**Quelle:**
┄┄┄┄┄┄
Das war schon immer in der jüdischen Tradition. Jesus war aber der erste, der das so hervorgeholt hat.

Er war daher nicht Prophet ‒ man liest das ja noch in den Evangelien, dass man anfänglich versucht hat, ihn einzuordnen und einer dieser Einordnungsversuche war, ihn Prophet zu nennen, «ein großer Prophet ist unter uns aufgestanden» (Lk 7,16), aber es hat einfach nicht gepasst. Und zwar deshalb nicht, weil der Prophet typisch die Autorität Gottes hinter sich weiß. Der Prophet kommt und sagt: «So spricht Gott der Herr.» Der Prophet ist Sprachrohr Gottes. Und Jesus sagt nicht ein einziges Mal: «So spricht Gott der Herr» oder irgendetwas, was so ähnlich klingen könnte. Sondern ‒ was sagt er?

Er lehrt in Gleichnissen. Und das ist wieder einer der wenigen Punkte, die wir ganz sicher historisch über Jesus wissen, dass er in Gleichnissen lehrt. Und das heißt?

Sein typisches Gleichnis beginnt mit der Frage: «Wer von euch weiß das nicht schon?» ‒ «Wer von euch, der Saat sät oder Brot backt oder fischen geht oder Kinder hat oder Gäste empfängt, weiß das nicht schon?»

Und die Hörer sagen einstimmend: «Das weiß ja jeder.»

«Ah, wenn ihr es alle wisst, warum handelt ihr dann nicht darnach?»

So wirkt das Gleichnis: Wir schlucken diesen Fischhaken und schon hat er uns und zieht uns.
┄┄┄┄┄┄
**Bereitgestellte Daten:**
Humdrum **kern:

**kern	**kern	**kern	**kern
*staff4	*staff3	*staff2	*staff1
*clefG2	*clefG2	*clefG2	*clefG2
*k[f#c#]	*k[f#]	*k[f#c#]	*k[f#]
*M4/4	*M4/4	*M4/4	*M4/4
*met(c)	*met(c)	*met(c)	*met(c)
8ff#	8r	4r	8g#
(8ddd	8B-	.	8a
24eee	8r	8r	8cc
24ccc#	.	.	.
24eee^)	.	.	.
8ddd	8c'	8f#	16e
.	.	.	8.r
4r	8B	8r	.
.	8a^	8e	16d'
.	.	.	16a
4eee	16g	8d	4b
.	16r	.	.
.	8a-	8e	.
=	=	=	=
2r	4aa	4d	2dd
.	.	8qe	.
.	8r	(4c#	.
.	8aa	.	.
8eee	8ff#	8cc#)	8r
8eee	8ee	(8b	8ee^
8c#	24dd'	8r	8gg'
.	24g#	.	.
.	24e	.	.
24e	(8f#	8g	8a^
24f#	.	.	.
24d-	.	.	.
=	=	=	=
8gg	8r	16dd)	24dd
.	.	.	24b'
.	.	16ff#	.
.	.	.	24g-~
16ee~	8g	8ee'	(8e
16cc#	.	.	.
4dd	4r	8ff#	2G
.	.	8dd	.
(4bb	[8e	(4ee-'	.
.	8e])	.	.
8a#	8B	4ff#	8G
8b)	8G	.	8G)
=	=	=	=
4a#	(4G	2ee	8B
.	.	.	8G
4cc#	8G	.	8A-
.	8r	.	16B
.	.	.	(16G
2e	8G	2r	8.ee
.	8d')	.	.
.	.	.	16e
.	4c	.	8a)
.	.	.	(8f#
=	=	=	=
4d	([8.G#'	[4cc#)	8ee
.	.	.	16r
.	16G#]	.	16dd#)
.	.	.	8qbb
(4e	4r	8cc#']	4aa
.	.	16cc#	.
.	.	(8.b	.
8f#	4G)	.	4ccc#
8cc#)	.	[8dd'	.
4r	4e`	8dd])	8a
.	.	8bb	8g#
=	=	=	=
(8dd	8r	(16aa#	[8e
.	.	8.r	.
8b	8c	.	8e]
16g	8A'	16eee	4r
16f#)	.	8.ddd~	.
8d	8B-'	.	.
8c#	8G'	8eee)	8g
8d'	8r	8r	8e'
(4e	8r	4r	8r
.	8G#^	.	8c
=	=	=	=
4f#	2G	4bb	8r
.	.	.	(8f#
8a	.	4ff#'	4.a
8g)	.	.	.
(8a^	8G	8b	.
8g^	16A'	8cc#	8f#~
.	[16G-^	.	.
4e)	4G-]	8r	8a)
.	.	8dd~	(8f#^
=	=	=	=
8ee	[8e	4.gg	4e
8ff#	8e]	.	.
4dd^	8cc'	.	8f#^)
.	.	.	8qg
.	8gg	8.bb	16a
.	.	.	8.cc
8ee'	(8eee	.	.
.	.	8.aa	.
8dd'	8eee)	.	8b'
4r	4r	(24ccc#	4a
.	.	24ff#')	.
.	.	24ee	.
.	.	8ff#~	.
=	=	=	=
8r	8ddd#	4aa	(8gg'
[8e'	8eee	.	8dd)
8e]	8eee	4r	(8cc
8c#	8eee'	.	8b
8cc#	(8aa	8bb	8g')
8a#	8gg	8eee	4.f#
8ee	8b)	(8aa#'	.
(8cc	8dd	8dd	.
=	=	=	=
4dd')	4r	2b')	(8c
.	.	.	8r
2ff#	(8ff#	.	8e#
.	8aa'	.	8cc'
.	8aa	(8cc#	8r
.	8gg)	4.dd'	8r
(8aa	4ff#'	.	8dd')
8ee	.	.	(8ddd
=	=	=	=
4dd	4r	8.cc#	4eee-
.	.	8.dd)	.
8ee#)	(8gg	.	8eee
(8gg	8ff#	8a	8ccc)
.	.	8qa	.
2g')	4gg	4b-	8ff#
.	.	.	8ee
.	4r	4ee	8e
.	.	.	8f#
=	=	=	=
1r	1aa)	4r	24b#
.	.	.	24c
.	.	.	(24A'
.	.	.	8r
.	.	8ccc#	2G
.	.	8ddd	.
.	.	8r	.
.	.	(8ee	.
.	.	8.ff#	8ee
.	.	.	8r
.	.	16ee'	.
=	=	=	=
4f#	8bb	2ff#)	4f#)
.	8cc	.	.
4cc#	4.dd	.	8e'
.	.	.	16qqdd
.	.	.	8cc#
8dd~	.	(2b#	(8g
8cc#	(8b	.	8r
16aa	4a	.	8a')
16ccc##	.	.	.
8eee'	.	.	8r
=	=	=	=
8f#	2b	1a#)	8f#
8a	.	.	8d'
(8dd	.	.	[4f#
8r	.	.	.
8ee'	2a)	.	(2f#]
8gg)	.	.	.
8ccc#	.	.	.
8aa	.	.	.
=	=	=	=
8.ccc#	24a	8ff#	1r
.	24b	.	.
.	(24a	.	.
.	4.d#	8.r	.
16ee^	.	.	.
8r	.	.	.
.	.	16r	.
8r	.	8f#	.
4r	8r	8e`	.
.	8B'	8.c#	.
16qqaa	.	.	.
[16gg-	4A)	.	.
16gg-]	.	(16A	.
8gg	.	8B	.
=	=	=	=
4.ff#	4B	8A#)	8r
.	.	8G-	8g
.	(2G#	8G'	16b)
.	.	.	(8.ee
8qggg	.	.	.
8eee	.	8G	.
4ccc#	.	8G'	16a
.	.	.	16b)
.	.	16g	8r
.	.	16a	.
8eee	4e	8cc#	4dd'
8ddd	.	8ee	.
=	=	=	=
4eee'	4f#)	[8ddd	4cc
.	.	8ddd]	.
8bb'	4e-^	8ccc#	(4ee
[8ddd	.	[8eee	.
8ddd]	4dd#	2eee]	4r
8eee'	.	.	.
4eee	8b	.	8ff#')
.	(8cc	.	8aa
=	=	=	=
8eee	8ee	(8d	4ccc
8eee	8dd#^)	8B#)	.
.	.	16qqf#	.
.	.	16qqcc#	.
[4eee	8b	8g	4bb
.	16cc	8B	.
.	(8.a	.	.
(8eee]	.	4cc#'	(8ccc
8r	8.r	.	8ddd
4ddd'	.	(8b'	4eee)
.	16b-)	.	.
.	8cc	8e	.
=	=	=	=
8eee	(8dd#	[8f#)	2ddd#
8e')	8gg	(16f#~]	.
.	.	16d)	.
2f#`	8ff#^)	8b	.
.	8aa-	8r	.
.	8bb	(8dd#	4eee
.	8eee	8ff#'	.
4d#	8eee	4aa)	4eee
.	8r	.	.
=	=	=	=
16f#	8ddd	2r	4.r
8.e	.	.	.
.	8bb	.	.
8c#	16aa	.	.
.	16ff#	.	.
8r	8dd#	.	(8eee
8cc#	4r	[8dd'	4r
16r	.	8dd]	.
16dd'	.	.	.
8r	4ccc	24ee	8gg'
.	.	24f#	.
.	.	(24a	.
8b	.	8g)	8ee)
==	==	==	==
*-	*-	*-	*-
┄┄┄┄┄┄
**Zu erledigende Aufgaben:**
1. Mit welcher Frage beginnt laut dem Abschnitt über Jesus und die Gleichnisse sein typisches Gleichnis?
2. Führe den Abschnitt über Jesus und die Gleichnisse im Anschluss an seinen letzten Satz fort.
Die Daten stammen aus einer anderen Quelle.

**Ergebnisse der Aufgaben:**
1. Mit der Frage: «Wer von euch weiß das nicht schon?»

2.
Die Voraussetzung für das typische Gleichnis Jesu ist: Dass wir alle in unserem Herzen ‒ und zwar alle Menschen: Ausgestoßene ‒ «Sünder» ‒, dass wir alle in unserem Herzen alles wissen, was notwendig ist von Gott:

Dass Gott zu uns in unserem eigenen Herzen spricht, dass wir, wie es Paulus ja noch vor dem Niederschreiben der Evangelien, wie wir sie jetzt haben, schon sagen wird:

«Wir haben den Geist Gottes empfangen, so dass wir die Tiefen Gottes ausloten können, dass wir Gott mit Gottes eigenem Selbstverständnis verstehen können» (1 Kor 2,10-12).[4]

Das entspricht vollkommen der Lehre Jesu.

Und das erklärt nun, warum einerseits seine Hörer ‒ und zwar besonders die einfachen Leute, die armen Leute, die Entmächtigten ‒ sagen: «D e r  Mensch spricht mit Autorität» ‒ das steht schon ganz am Anfang des Markusevangeliums (Mk 1,21).

Und dann kommt gleich der Satz: «Nicht wie unsere Autoritäten.»

Und mit dieser ganz einfachen Feststellung ist schon der ganze Lebenslauf Jesu vorgezeichnet. Von dem Augenblick an wissen wir schon, er wird am Kreuz enden.

Wer spricht mit Autorität? Jeder, der die göttliche Autorität in unsern eigenen Herzen zum Mitschwingen bringt. Und das ermächtigt uns.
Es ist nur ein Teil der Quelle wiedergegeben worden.